Transcribe exactly the lines that fall between the one holding "right hip: (252, 184)" and the one holding "left elbow: (58, 147)", inclusive, from the entries below.

[Skeletal landmark data]
>>
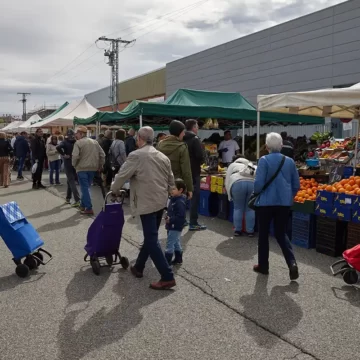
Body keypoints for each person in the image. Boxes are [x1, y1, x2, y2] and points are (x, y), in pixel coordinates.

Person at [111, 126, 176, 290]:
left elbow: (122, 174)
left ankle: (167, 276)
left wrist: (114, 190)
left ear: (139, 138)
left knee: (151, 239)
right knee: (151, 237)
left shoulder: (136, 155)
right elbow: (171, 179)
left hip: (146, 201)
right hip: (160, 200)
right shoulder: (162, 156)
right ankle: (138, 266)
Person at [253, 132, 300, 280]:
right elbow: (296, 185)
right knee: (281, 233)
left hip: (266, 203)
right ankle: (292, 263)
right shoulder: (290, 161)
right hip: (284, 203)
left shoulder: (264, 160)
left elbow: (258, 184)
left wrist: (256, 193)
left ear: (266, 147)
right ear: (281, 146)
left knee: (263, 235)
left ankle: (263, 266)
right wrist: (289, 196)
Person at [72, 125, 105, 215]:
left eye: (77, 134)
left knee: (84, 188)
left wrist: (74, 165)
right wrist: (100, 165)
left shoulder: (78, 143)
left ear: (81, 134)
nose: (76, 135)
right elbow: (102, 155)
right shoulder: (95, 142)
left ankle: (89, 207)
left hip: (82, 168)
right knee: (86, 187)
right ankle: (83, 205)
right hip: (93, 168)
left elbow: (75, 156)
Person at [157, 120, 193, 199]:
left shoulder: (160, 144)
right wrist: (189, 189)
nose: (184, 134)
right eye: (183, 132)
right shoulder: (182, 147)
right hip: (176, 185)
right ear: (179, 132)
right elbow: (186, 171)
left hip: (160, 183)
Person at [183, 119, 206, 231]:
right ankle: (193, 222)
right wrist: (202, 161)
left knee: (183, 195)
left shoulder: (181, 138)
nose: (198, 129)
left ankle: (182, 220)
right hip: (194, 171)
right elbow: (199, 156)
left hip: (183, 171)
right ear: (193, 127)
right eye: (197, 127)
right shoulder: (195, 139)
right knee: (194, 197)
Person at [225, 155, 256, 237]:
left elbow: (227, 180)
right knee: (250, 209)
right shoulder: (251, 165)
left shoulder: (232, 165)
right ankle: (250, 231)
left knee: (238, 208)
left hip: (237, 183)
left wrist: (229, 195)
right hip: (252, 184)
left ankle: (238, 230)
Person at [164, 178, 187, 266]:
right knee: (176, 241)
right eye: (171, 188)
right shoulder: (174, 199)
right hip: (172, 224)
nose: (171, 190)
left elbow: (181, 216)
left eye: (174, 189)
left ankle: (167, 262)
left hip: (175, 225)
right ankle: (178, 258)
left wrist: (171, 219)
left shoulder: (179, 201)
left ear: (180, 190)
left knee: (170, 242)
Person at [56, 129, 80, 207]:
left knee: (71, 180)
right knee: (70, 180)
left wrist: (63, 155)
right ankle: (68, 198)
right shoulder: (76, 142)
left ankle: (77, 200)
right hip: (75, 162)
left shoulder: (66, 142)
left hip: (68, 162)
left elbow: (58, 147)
<<
>>
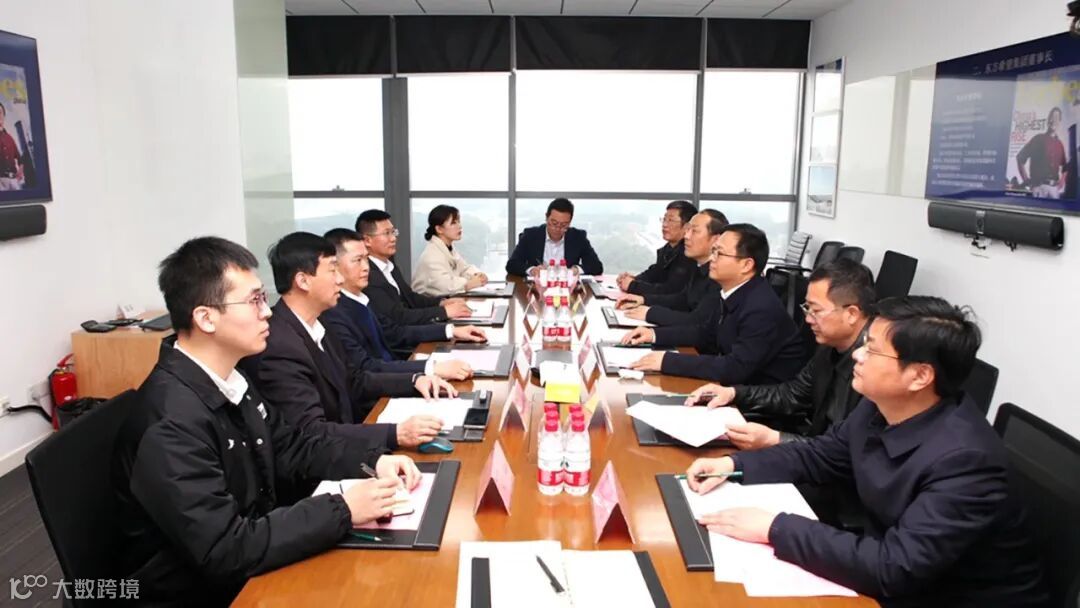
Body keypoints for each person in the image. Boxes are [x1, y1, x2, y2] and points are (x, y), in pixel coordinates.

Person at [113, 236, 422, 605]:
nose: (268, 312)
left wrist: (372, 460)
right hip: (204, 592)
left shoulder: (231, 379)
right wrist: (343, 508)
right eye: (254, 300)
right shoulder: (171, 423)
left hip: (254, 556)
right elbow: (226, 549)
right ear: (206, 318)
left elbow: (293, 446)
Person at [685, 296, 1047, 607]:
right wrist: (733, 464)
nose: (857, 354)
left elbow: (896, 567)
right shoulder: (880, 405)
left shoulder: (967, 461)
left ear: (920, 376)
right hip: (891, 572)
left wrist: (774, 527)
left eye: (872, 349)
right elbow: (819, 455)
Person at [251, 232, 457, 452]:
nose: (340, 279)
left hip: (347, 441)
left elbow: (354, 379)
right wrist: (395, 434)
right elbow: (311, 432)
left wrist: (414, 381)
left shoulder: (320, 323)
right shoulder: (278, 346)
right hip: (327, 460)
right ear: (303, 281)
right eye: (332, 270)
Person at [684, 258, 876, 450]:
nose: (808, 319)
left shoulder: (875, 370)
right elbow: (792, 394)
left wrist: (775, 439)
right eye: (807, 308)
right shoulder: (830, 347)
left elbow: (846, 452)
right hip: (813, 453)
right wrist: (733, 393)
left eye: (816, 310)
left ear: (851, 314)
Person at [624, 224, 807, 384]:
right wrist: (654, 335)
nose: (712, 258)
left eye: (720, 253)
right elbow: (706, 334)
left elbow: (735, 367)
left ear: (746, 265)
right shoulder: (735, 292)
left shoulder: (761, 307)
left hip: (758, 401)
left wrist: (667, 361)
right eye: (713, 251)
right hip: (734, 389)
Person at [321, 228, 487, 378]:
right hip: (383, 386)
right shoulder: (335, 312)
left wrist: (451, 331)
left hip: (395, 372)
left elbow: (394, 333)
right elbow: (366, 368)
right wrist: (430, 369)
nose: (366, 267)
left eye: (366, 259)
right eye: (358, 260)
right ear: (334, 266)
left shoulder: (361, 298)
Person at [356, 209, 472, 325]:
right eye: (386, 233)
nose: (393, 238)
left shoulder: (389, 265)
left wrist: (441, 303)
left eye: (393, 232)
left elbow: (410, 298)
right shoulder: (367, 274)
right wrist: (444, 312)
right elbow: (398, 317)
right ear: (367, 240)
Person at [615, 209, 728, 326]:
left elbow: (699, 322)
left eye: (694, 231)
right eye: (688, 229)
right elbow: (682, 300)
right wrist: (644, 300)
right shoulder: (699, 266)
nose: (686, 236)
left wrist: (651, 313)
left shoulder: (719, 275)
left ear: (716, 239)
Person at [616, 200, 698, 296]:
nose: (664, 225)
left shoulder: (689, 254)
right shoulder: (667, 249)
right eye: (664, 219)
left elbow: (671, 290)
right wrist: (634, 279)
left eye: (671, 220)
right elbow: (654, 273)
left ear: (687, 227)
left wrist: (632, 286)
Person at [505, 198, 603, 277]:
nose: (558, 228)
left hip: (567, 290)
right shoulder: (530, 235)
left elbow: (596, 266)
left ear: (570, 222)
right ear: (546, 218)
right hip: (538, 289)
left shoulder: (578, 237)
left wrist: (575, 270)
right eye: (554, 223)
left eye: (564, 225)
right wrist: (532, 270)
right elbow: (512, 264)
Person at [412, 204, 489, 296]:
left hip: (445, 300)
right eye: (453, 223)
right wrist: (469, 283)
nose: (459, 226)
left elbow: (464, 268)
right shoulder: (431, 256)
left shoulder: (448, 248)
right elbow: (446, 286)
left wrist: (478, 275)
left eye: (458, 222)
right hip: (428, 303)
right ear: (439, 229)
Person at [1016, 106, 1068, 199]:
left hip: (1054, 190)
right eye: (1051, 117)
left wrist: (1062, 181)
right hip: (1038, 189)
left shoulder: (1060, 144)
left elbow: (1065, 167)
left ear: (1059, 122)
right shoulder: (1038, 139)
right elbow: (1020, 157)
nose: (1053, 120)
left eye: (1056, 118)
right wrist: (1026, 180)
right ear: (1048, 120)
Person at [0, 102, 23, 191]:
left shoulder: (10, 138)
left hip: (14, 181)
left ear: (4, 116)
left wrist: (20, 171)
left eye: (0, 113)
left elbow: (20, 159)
<<
◆ **Exercise answer**
right hip: (252, 184)
left ankle: (238, 230)
Person at [164, 178, 187, 266]:
right knee: (176, 241)
right eye: (171, 188)
right shoulder: (174, 199)
right hip: (172, 224)
nose: (171, 190)
left elbow: (181, 216)
left eye: (174, 189)
left ankle: (167, 262)
left hip: (175, 225)
right ankle: (178, 258)
left wrist: (171, 219)
left shoulder: (179, 201)
left ear: (180, 190)
left knee: (170, 242)
Person at [56, 129, 80, 207]:
left knee: (71, 180)
right knee: (70, 180)
left wrist: (63, 155)
right ankle: (68, 198)
right shoulder: (76, 142)
left ankle: (77, 200)
right hip: (75, 162)
left shoulder: (66, 142)
left hip: (68, 162)
left elbow: (58, 147)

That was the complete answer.